Exercise description: Return, from the listing that follows, each line containing the word "Applied".

Source information:
····················

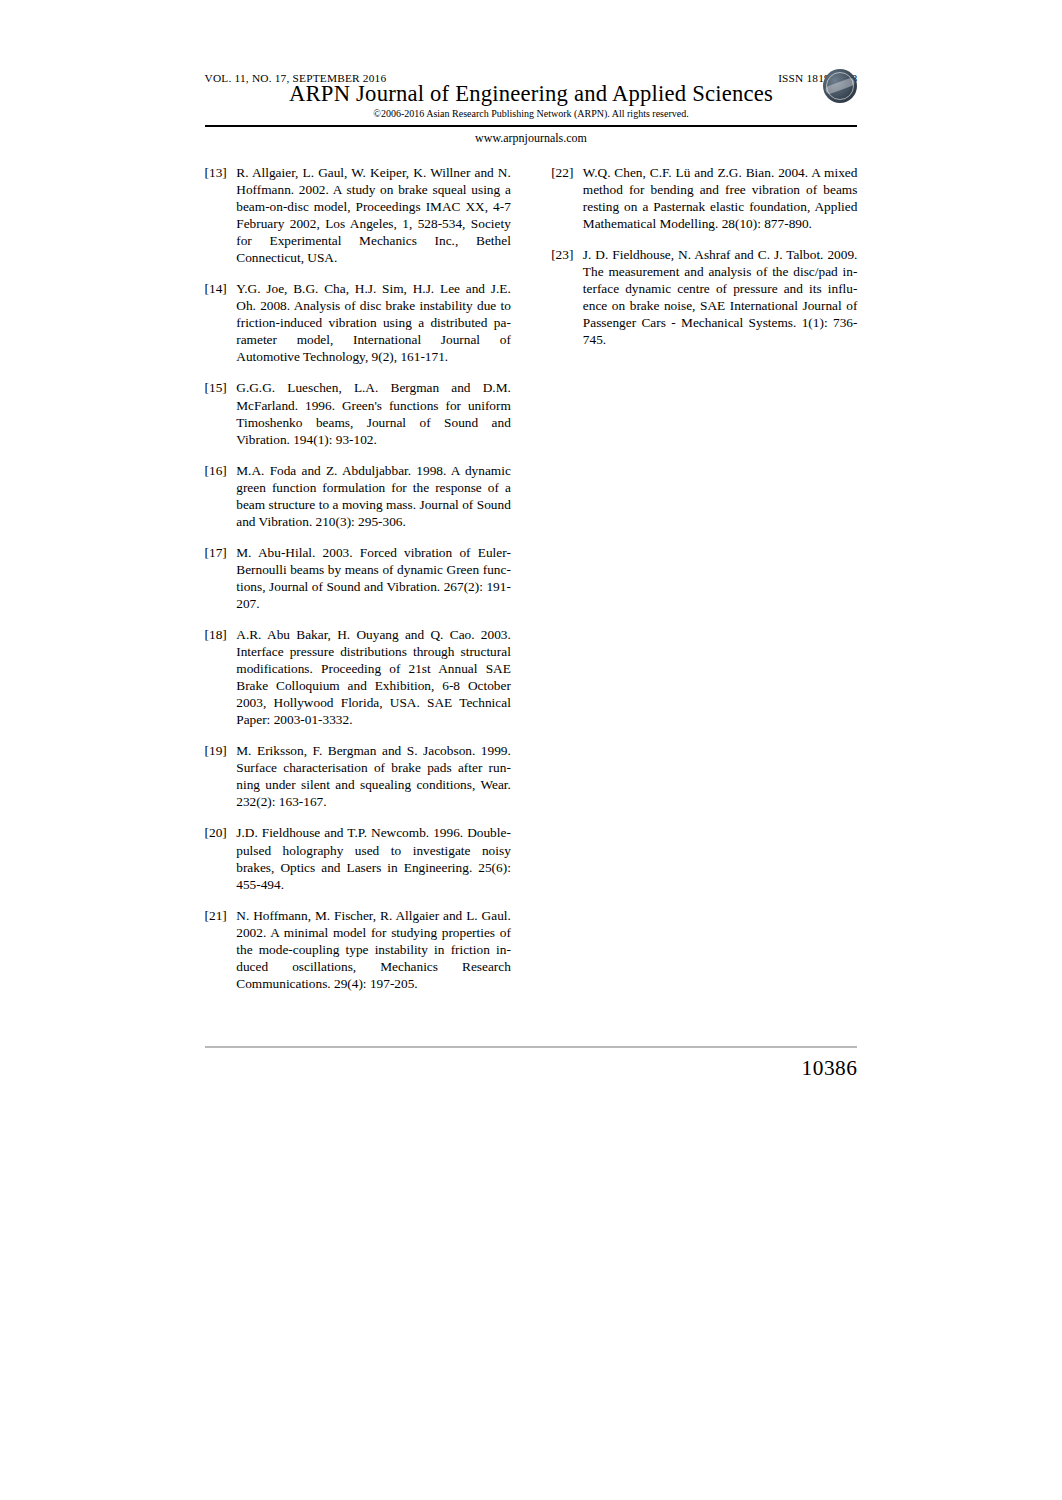VOL. 11, NO. 17, SEPTEMBER 2016 ISSN 1819-6608
ARPN Journal of Engineering and Applied Sciences
©2006-2016 Asian Research Publishing Network (ARPN). All rights reserved.
www.arpnjournals.com
[13]
R. Allgaier, L. Gaul, W. Keiper, K. Willner and N. Hoffmann. 2002. A study on brake squeal using a beam-on-disc model, Proceedings IMAC XX, 4-7 February 2002, Los Angeles, 1, 528-534, Society for Experimental Mechanics Inc., Bethel Connecticut, USA.
[14]
Y.G. Joe, B.G. Cha, H.J. Sim, H.J. Lee and J.E. Oh. 2008. Analysis of disc brake instability due to friction-induced vibration using a distributed parameter model, International Journal of Automotive Technology, 9(2), 161-171.
[15]
G.G.G. Lueschen, L.A. Bergman and D.M. McFarland. 1996. Green's functions for uniform Timoshenko beams, Journal of Sound and Vibration. 194(1): 93-102.
[16]
M.A. Foda and Z. Abduljabbar. 1998. A dynamic green function formulation for the response of a beam structure to a moving mass. Journal of Sound and Vibration. 210(3): 295-306.
[17]
M. Abu-Hilal. 2003. Forced vibration of Euler-Bernoulli beams by means of dynamic Green functions, Journal of Sound and Vibration. 267(2): 191-207.
[18]
A.R. Abu Bakar, H. Ouyang and Q. Cao. 2003. Interface pressure distributions through structural modifications. Proceeding of 21st Annual SAE Brake Colloquium and Exhibition, 6-8 October 2003, Hollywood Florida, USA. SAE Technical Paper: 2003-01-3332.
[19]
M. Eriksson, F. Bergman and S. Jacobson. 1999. Surface characterisation of brake pads after running under silent and squealing conditions, Wear. 232(2): 163-167.
[20]
J.D. Fieldhouse and T.P. Newcomb. 1996. Double-pulsed holography used to investigate noisy brakes, Optics and Lasers in Engineering. 25(6): 455-494.
[21]
N. Hoffmann, M. Fischer, R. Allgaier and L. Gaul. 2002. A minimal model for studying properties of the mode-coupling type instability in friction induced oscillations, Mechanics Research Communications. 29(4): 197-205.
[22]
W.Q. Chen, C.F. Lü and Z.G. Bian. 2004. A mixed method for bending and free vibration of beams resting on a Pasternak elastic foundation, Applied Mathematical Modelling. 28(10): 877-890.
[23]
J. D. Fieldhouse, N. Ashraf and C. J. Talbot. 2009. The measurement and analysis of the disc/pad interface dynamic centre of pressure and its influence on brake noise, SAE International Journal of Passenger Cars - Mechanical Systems. 1(1): 736-745.
10386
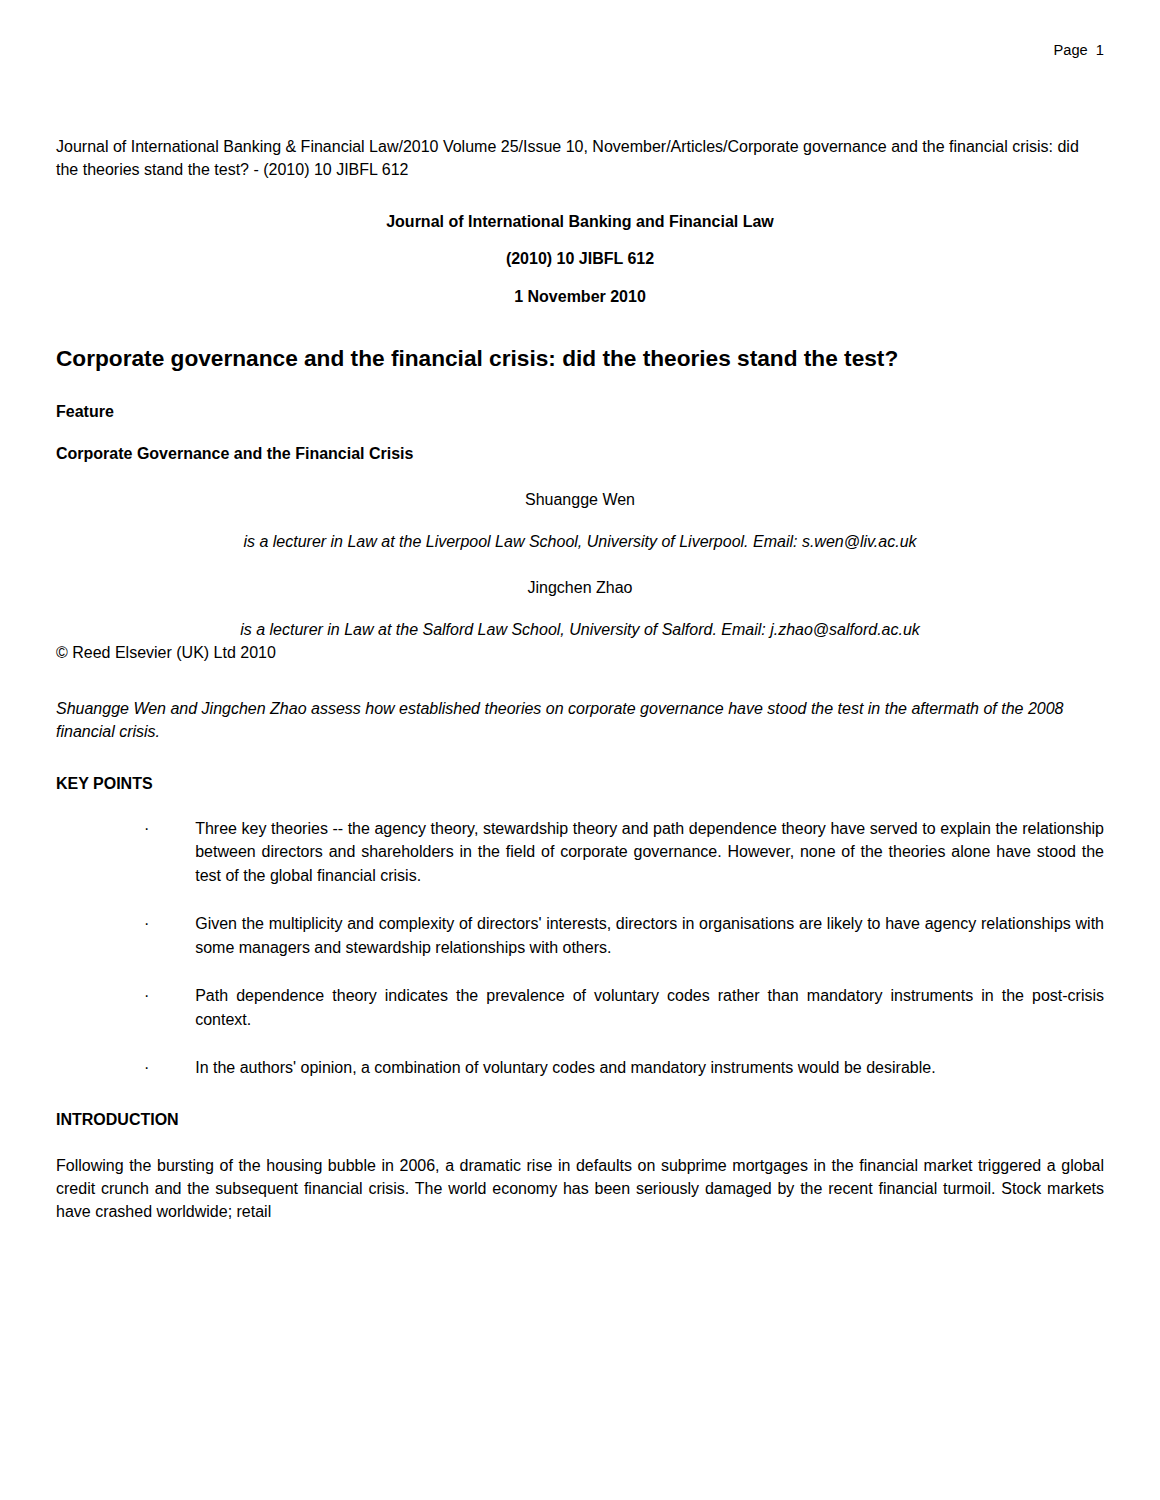Page 1
Journal of International Banking & Financial Law/2010 Volume 25/Issue 10, November/Articles/Corporate governance and the financial crisis: did the theories stand the test? - (2010) 10 JIBFL 612
Journal of International Banking and Financial Law
(2010) 10 JIBFL 612
1 November 2010
Corporate governance and the financial crisis: did the theories stand the test?
Feature
Corporate Governance and the Financial Crisis
Shuangge Wen
is a lecturer in Law at the Liverpool Law School, University of Liverpool. Email: s.wen@liv.ac.uk
Jingchen Zhao
is a lecturer in Law at the Salford Law School, University of Salford. Email: j.zhao@salford.ac.uk
© Reed Elsevier (UK) Ltd 2010
Shuangge Wen and Jingchen Zhao assess how established theories on corporate governance have stood the test in the aftermath of the 2008 financial crisis.
KEY POINTS
Three key theories -- the agency theory, stewardship theory and path dependence theory have served to explain the relationship between directors and shareholders in the field of corporate governance. However, none of the theories alone have stood the test of the global financial crisis.
Given the multiplicity and complexity of directors' interests, directors in organisations are likely to have agency relationships with some managers and stewardship relationships with others.
Path dependence theory indicates the prevalence of voluntary codes rather than mandatory instruments in the post-crisis context.
In the authors' opinion, a combination of voluntary codes and mandatory instruments would be desirable.
INTRODUCTION
Following the bursting of the housing bubble in 2006, a dramatic rise in defaults on subprime mortgages in the financial market triggered a global credit crunch and the subsequent financial crisis. The world economy has been seriously damaged by the recent financial turmoil. Stock markets have crashed worldwide; retail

····················

Exercise response:
ARPN Journal of Engineering and Applied Sciences
W.Q. Chen, C.F. Lü and Z.G. Bian. 2004. A mixed method for bending and free vibration of beams resting on a Pasternak elastic foundation, Applied Mathematical Modelling. 28(10): 877-890.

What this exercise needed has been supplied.